The EU’s move ties the EEU issue to the lifting of the economic and financial sanctions in force against Russia since 2014. In February 2015, Paris and Berlin had already promised Moscow relations with the EEU if the Minsk deal they had just hammered out succeeded. Moscow is not happy about the EU linking EEU recognition to the Minsk agreements.
Juncker’s move is controversial in Brussels. The trade policy community around the directorate for trade in the European Commission views the EEU with scepticism. The EU and Russia are locking horns over anti-dumping duties (both sides), Russia’s implementation of WTO tariff commitments, its ban on pork meat, and over the EU’s energy policy. The failure of trilateral talks over Ukraine in late 2015 made trade officials even warier.
However, in Brussels’ foreign policy circles around the External Action Service, a growing number of people believe that if there were to be any resumption of a constructive political dialogue with Russia, the EEU would be the ideal place to start.

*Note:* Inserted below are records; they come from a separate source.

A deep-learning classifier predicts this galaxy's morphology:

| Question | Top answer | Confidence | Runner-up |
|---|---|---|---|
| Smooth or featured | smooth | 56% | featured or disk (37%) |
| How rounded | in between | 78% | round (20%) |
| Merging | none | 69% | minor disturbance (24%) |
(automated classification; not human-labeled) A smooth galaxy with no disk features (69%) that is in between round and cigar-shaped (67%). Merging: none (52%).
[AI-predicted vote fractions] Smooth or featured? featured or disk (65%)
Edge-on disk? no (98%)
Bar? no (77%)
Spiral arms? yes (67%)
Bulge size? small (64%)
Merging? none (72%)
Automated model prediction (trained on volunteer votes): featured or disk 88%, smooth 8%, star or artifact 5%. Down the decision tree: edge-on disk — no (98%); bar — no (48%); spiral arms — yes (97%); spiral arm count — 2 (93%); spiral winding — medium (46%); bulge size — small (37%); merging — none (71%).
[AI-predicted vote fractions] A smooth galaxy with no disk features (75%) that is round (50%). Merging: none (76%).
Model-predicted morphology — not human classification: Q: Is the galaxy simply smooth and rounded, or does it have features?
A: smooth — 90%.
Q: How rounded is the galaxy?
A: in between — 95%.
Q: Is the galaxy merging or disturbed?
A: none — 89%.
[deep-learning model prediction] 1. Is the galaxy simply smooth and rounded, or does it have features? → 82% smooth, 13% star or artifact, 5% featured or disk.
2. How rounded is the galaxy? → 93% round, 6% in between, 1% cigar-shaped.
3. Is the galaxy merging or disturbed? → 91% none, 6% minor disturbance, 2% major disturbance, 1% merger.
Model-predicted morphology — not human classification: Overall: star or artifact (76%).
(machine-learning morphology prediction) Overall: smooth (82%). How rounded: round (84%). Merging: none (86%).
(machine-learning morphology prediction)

Their line of argument is that all EEU members want such a dialogue, not only Russia. Some concrete powers of particular interest to EU trade policy have already been transferred to the Eurasian Economic Commission, and are managed in a relatively technocratic fashion. Trade is seen as the ideal kind of ‘low politics’ occurring below the political radar screen, which helps build trust among officials despite broader geopolitical disagreements.
Topics of conversation
The EU certainly would have plenty of issues to discuss with the EEU, from customs procedures to transit of goods. Yet when bne IntelliNews asked officials in the Eurasian Economic Commission what concrete trade issues they wanted to resolve with the EU in the short term, answers remained elusive. One official reiterated the overall EEU wish to pursue the ‘Lisbon to Vladivostok’ idea. Mutual recognition and/or harmonization of technical standards was another topic floated.
Yet few believe the prospects for agreement on such matters are good in the short term. To economists familiar with Russia’s trade policies, the country has become too protectionist for free trade talks to be a realistic route. Worse, the West’s sanctions and Russia’s counter-sanctions in the form of import bans on agricultural products and import substitution in areas like railway equipment have in fact emboldened statist and protectionist interest groups in Russia. Also, Belarus is not member of the WTO – a precondition for the EU to engage in free trade talks.
All in all, a move to launch formal diplomatic ties between the EU and the EEU appears like a matter of time rather than of principle. This move could come when there is sufficient consensus among the EU’s 28 member states that a lasting ceasefire in eastern Ukraine is in the making. The move would be part of a broader package of confidence-building measures should the overall political climate between Russia and the West improve. Whether this can happen around the time the EU needs to decide again on the extension of these sanctions in mid-2016 is too early to say. At the time of writing, such a move is still opposed by too many member states. But politics can move fast.